Look below for the line with "module Herbst" and the line with "was not just abo"; repeat exactly those two lines and all lines between them, but no pictures.

Stored dataset items
━━━━━━━━━━

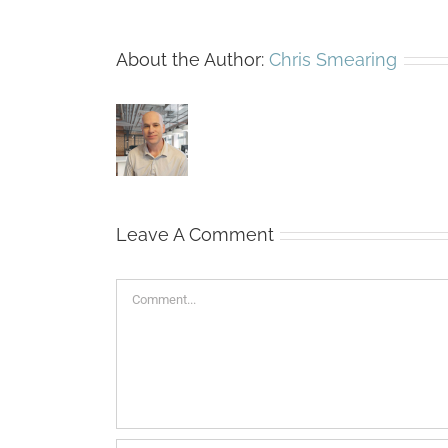
About the Author:
Chris Smearing
Leave A Comment
Comment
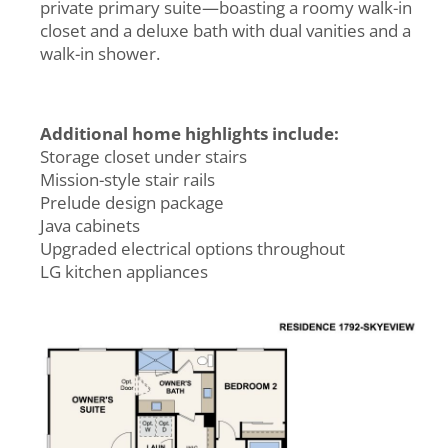
private primary suite—boasting a roomy walk-in
closet and a deluxe bath with dual vanities and a
walk-in shower.
Additional home highlights include:
Storage closet under stairs
Mission-style stair rails
Prelude design package
Java cabinets
Upgraded electrical options throughout
LG kitchen appliances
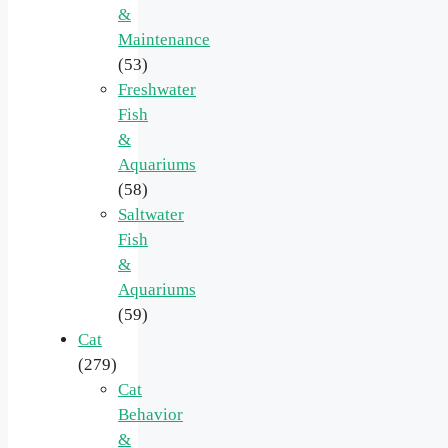
&
Maintenance
(53)
Freshwater
Fish
&
Aquariums
(58)
Saltwater
Fish
&
Aquariums
(59)
Cat
(279)
Cat
Behavior
&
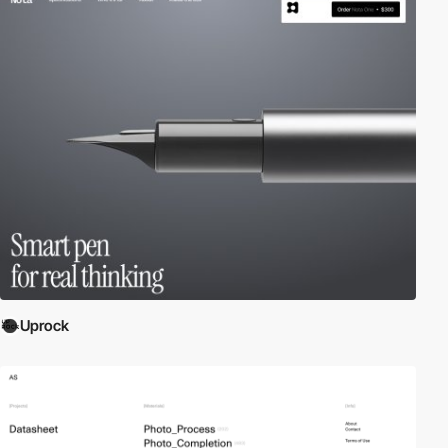
Uprock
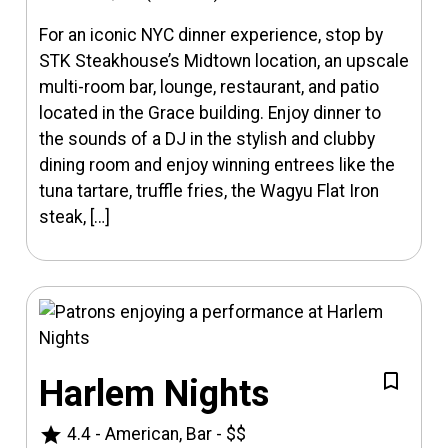
For an iconic NYC dinner experience, stop by
STK Steakhouse’s Midtown location, an upscale
multi-room bar, lounge, restaurant, and patio
located in the Grace building. Enjoy dinner to
the sounds of a DJ in the stylish and clubby
dining room and enjoy winning entrees like the
tuna tartare, truffle fries, the Wagyu Flat Iron
steak, […]
Harlem Nights
star
4.4
-
American, Bar
-
$$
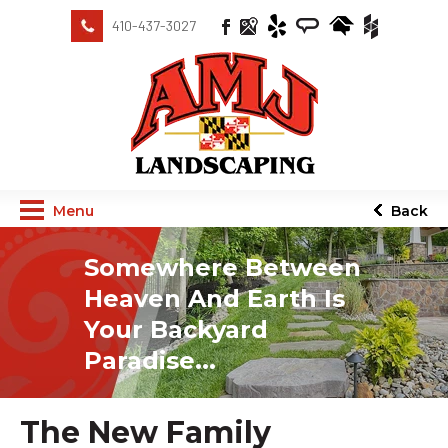
410-437-3027
Menu
Back
Somewhere Between
Heaven And Earth Is
Your Backyard
Paradise...
The New Family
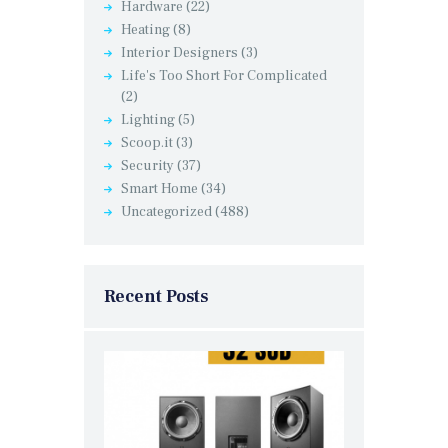
Hardware
(22)
Heating
(8)
Interior Designers
(3)
Life's Too Short For Complicated
(2)
Lighting
(5)
Scoop.it
(3)
Security
(37)
Smart Home
(34)
Uncategorized
(488)
Recent Posts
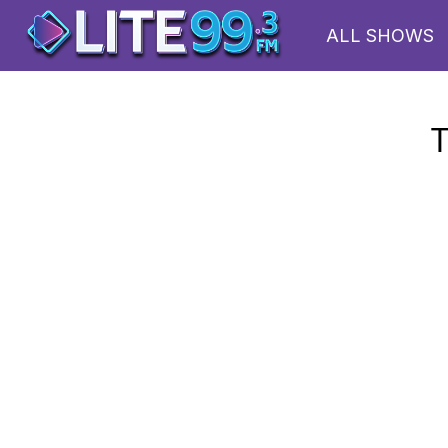
ALL SHOWS
T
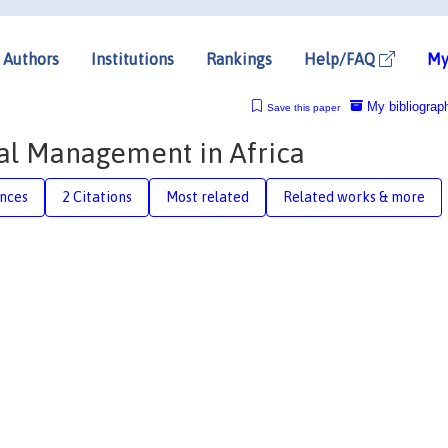
Authors
Institutions
Rankings
Help/FAQ
My
My bibliograp
Save this paper
al Management in Africa
nces
2 Citations
Most related
Related works & more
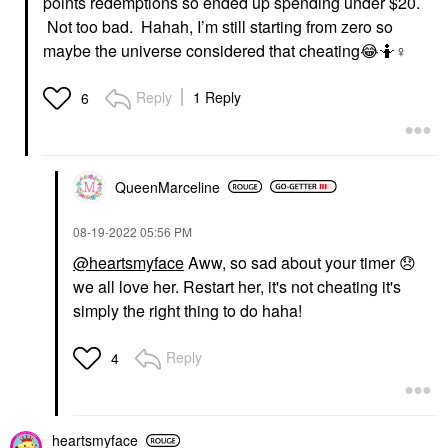
points redemptions so ended up spending under $20.
Not too bad. Hahah, I’m still starting from zero so
maybe the universe considered that cheating
😂
🤷‍
♀️
Reply
1 Reply
6
QueenMarceline
‎08-19-2022
05:56 PM
@heartsmyface
Aww, so sad about your timer
😞
we all love her. Restart her, it's not cheating it's
simply the right thing to do haha!
Reply
4
heartsmyface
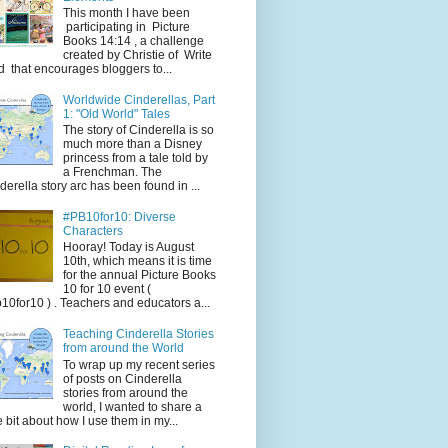
This month I have been
participating in Picture
Books 14:14 , a challenge
created by Christie of Write
d that encourages bloggers to...
Worldwide Cinderellas, Part
1: "Old World" Tales
The story of Cinderella is so
much more than a Disney
princess from a tale told by
a Frenchman. The
derella story arc has been found in ...
#PB10for10: Diverse
Characters
Hooray! Today is August
10th, which means it is time
for the annual Picture Books
10 for 10 event (
10for10 ) . Teachers and educators a...
Teaching Cinderella Stories
from around the World
To wrap up my recent series
of posts on Cinderella
stories from around the
world, I wanted to share a
tle bit about how I use them in my...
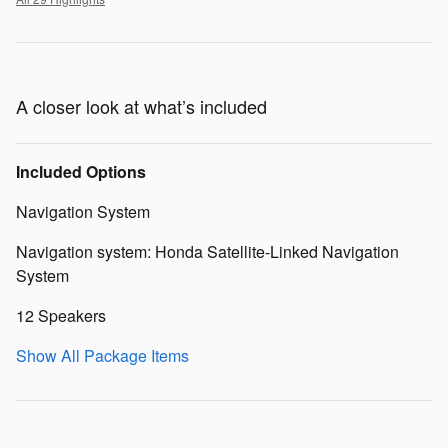
A closer look at what’s included
Included Options
Navigation System
Navigation system: Honda Satellite-Linked Navigation
System
12 Speakers
Show All Package Items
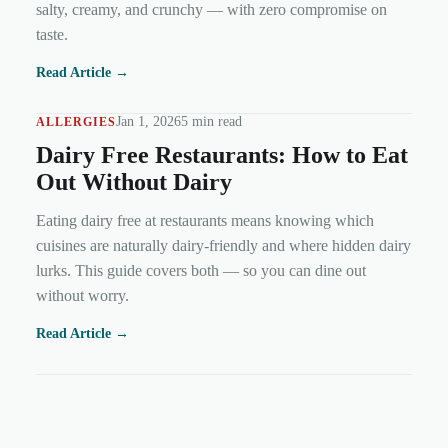
salty, creamy, and crunchy — with zero compromise on
taste.
Read Article →
Jan 1, 2026
5 min read
ALLERGIES
Dairy Free Restaurants: How to Eat
Out Without Dairy
Eating dairy free at restaurants means knowing which
cuisines are naturally dairy-friendly and where hidden dairy
lurks. This guide covers both — so you can dine out
without worry.
Read Article →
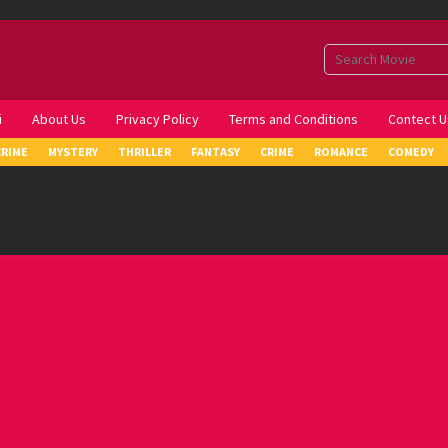
i
About Us
Privacy Policy
Terms and Conditions
Contect U
CRIME
MYSTERY
THRILLER
FANTASY
CRIME
ROMANCE
COMEDY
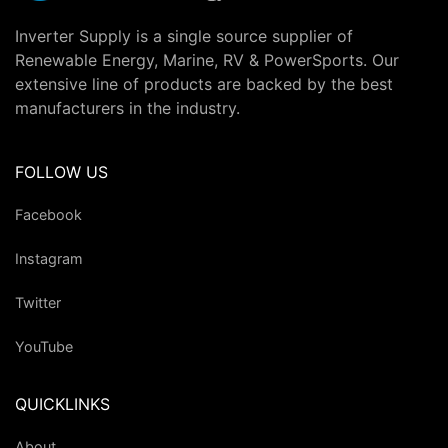
Inverter Supply is a single source supplier of
Renewable Energy, Marine, RV & PowerSports. Our
extensive line of products are backed by the best
manufacturers in the industry.
FOLLOW US
Facebook
Instagram
Twitter
YouTube
QUICKLINKS
About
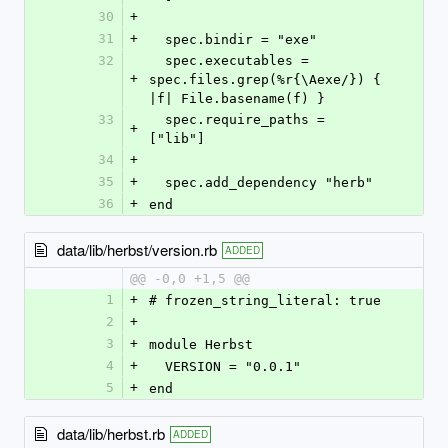
30
+
31
+
  spec.bindir = "exe"
32
  spec.executables = 
+
spec.files.grep(%r{\Aexe/}) { 
|f| File.basename(f) }
33
  spec.require_paths = 
+
["lib"]
34
+
35
+
  spec.add_dependency "herb"
36
+
end
data/lib/herbst/version.rb
ADDED
@@ -0,0 +1,5 @@
1
+
# frozen_string_literal: true
2
+
3
+
module Herbst
4
+
  VERSION = "0.0.1"
5
+
end
data/lib/herbst.rb
ADDED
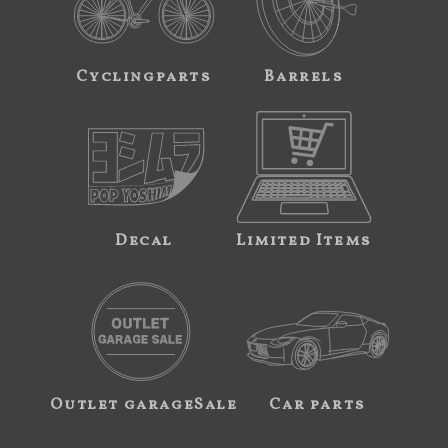
Cyclingparts
Barrels
Decal
Limited Items
Outlet garageSale
Car parts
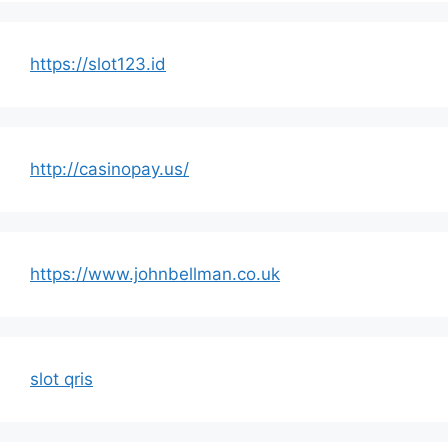
https://slot123.id
http://casinopay.us/
https://www.johnbellman.co.uk
slot qris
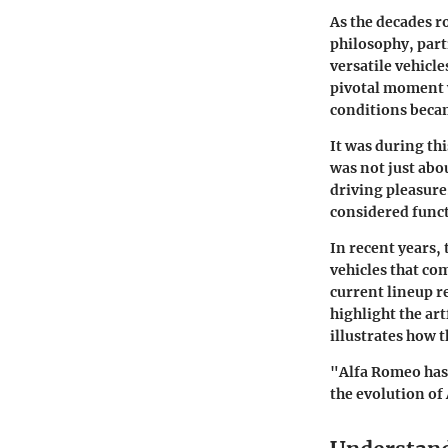
As the decades r
philosophy, par
versatile vehicle
pivotal moment w
conditions bec
It was during th
was not just abo
driving pleasure
considered funct
In recent years,
vehicles that co
current lineup re
highlight the ar
illustrates how 
"Alfa Romeo has 
the evolution of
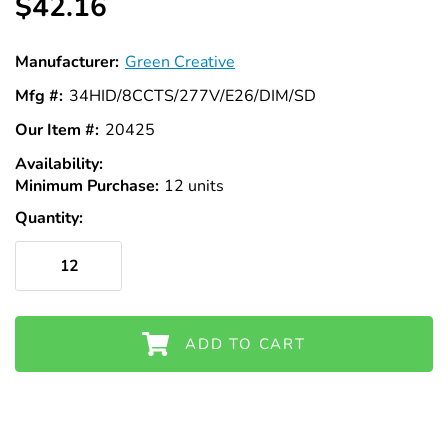
Γ
$42.16
Manufacturer:
Green Creative
Mfg #:
34HID/8CCTS/277V/E26/DIM/SD
Our Item #:
20425
Availability:
In
Minimum Purchase:
Stock
12 units
Quantity:
ADD TO CART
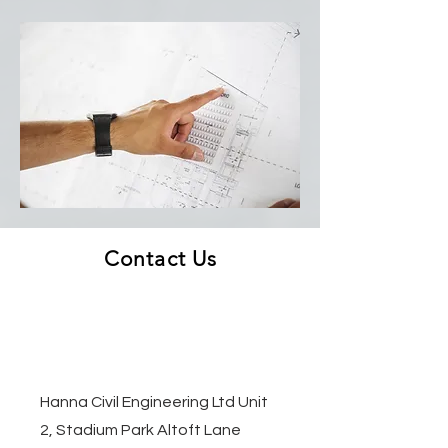
Contact Us
Hanna Civil Engineering Ltd Unit
2, Stadium Park Altoft Lane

━━━━━━━━━━

Solution to the problem:
module Herbst
4
+
  VERSION = "0.0.1"
5
+
end
data/lib/herbst.rb
ADDED
Cyclingparts
Barrels
Decal
Limited Items
Outlet garageSale
Car parts
https://slot123.id
http://casinopay.us/
https://www.johnbellman.co.uk
slot qris
As the decades r
philosophy, par
versatile vehicle
pivotal moment w
conditions bec
It was during th
was not just abo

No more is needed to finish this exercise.